*** Provided text ***

Cullerton has put a framework together, and put the votes on it. Which is more than the other leaders
or the Governor has done.
From where I sit, Rauner isn’t going to compromise. Madigan can compromise as long as you don’t ask him to surrender his cores beliefs … which is what Rauner is insisting on. So we have a stalemate, which politically, for Rauner, is as good as a win.
There are only two ways out of this: either the IGOP adds enough votes to make the bills veto proof, or Illinois replaces the Governor.
- Lucky Pierre - Wednesday, May 24, 17 @ 1:01 pm:
So a true compromise in a divided government is Rauner surrendering his core beliefs that enjoy bipartisan support (property tax freeze, term limits, redistricting etc) and Speaker Madigan surrendering nothing.

*** End of Provided text ***
*** Data under study ***

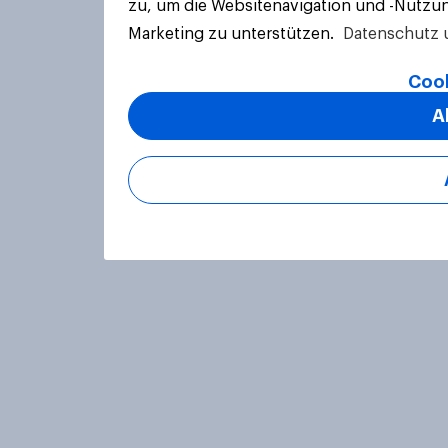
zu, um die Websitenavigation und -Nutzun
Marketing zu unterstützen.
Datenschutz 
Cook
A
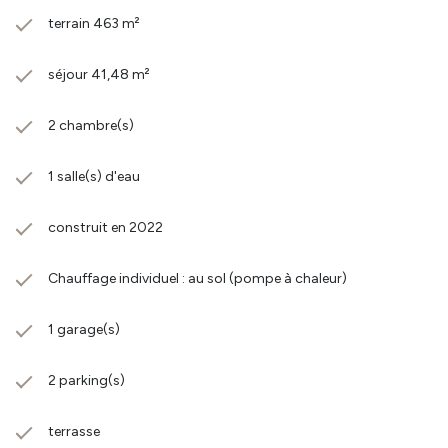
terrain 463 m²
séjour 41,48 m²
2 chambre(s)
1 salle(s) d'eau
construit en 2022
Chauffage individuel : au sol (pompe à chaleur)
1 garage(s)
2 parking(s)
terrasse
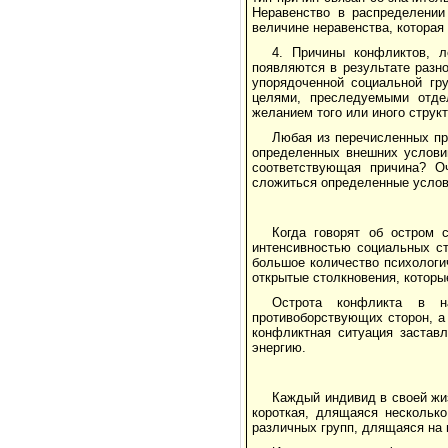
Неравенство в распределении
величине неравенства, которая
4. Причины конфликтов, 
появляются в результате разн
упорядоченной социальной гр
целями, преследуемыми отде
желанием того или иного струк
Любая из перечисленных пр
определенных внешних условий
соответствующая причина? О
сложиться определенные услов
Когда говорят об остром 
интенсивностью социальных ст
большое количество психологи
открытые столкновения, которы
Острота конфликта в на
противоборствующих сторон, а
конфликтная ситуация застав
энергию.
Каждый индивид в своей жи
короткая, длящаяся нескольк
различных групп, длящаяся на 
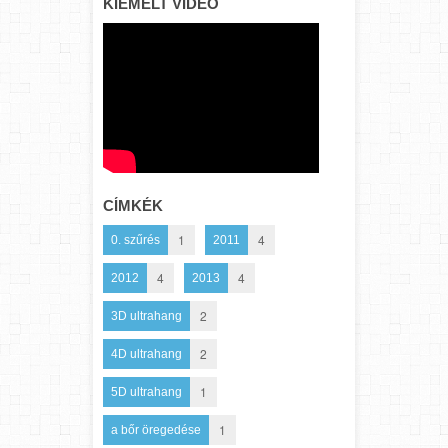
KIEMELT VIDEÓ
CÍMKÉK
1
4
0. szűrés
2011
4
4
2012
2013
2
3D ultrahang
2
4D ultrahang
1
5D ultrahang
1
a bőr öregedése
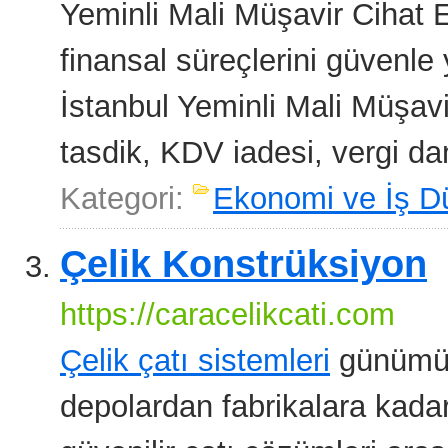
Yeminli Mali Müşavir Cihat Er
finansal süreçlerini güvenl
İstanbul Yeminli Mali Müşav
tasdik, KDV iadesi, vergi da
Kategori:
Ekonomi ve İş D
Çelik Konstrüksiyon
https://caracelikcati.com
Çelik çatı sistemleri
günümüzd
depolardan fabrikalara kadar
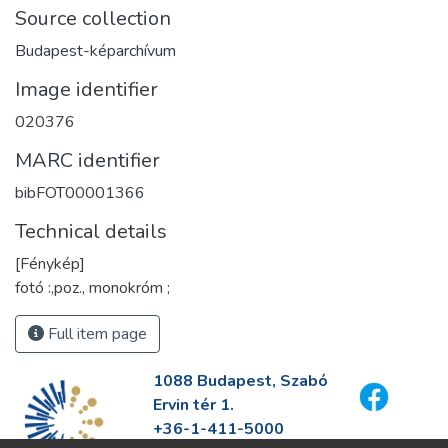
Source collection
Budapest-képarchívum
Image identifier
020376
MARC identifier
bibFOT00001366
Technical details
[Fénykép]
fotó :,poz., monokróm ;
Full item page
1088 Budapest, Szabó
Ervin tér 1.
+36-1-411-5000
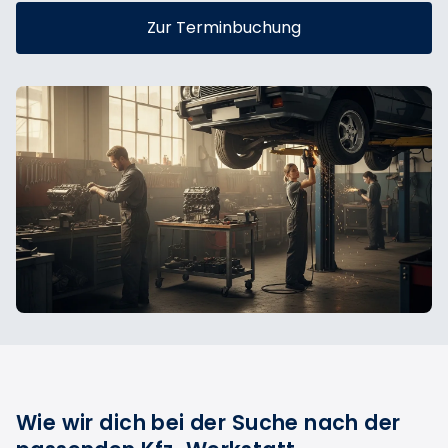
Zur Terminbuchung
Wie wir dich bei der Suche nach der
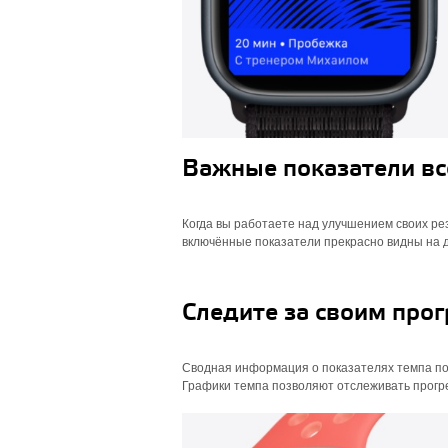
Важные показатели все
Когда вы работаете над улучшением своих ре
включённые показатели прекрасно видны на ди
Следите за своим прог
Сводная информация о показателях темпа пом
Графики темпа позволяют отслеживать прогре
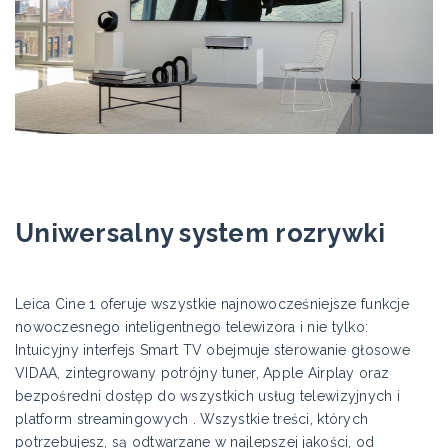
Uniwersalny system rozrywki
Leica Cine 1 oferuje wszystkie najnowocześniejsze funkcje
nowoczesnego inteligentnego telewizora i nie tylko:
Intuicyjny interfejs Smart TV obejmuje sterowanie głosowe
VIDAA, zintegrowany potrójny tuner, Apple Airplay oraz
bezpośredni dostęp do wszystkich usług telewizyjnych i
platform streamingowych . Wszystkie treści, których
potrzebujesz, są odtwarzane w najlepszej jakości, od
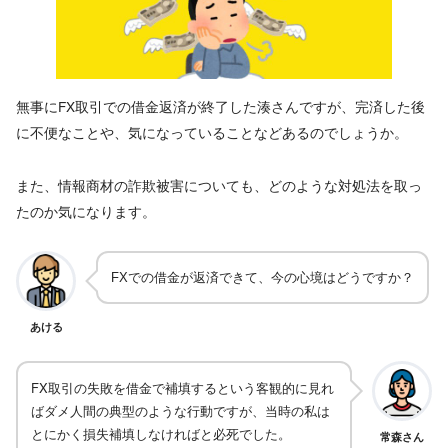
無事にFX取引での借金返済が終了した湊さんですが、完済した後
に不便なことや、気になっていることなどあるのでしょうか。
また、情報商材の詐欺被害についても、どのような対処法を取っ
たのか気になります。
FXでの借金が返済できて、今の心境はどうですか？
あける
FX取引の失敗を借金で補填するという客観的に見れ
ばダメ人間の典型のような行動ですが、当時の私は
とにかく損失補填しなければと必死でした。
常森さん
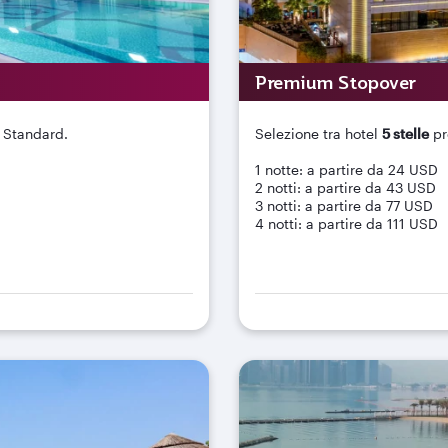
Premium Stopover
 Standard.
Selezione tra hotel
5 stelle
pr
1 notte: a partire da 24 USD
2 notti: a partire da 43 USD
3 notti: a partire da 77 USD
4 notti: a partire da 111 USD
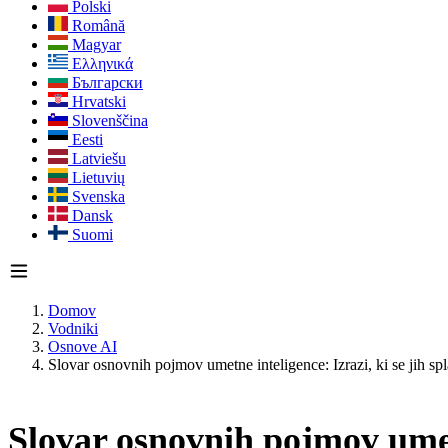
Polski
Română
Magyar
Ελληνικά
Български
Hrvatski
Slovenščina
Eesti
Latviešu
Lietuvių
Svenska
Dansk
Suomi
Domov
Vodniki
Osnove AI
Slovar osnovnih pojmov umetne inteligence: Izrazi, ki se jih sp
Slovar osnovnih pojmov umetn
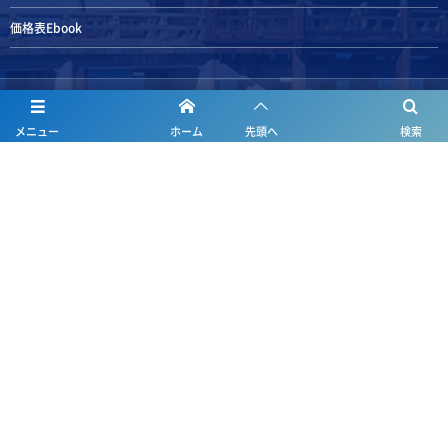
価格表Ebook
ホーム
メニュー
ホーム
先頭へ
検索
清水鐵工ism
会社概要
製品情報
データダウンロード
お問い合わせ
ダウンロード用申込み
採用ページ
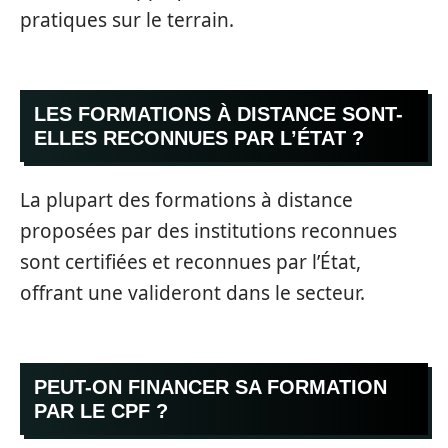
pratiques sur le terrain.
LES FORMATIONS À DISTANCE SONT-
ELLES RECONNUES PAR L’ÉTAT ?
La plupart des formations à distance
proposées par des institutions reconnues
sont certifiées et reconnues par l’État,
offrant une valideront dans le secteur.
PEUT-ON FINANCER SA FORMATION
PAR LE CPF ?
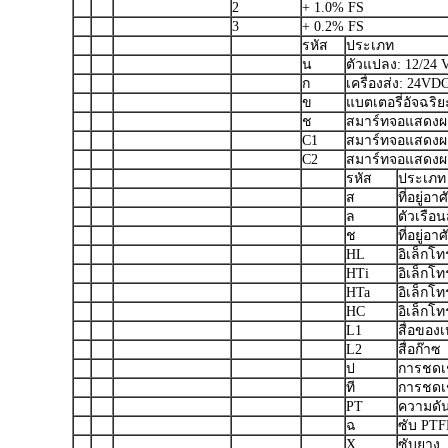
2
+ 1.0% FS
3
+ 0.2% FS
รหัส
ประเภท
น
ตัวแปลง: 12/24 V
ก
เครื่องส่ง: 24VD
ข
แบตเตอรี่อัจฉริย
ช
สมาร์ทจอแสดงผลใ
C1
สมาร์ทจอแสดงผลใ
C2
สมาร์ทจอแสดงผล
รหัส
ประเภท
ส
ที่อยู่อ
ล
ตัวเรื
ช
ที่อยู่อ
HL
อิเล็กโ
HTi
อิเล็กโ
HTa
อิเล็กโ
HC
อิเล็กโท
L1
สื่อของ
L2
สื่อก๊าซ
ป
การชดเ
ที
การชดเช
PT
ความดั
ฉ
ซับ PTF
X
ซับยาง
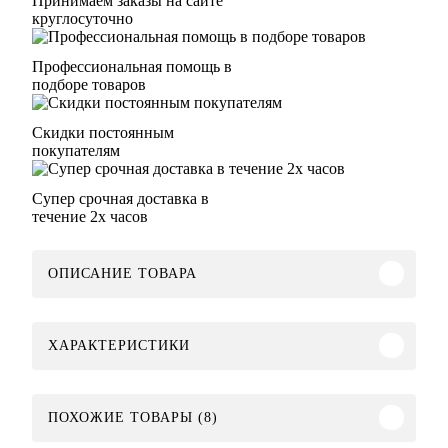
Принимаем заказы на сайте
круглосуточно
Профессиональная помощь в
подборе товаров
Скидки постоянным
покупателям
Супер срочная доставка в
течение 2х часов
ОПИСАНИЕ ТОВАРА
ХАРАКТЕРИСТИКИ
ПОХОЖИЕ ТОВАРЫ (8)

*** End of Data under study ***

# [What to produce]
In the comments on Illinois politics, what are the only two ways out of the stalemate? The entries are separate material, unrelated to the comments on Illinois politics.

# [Solution for this task]
Either the IGOP adds enough votes to make the bills veto proof, or Illinois replaces the Governor.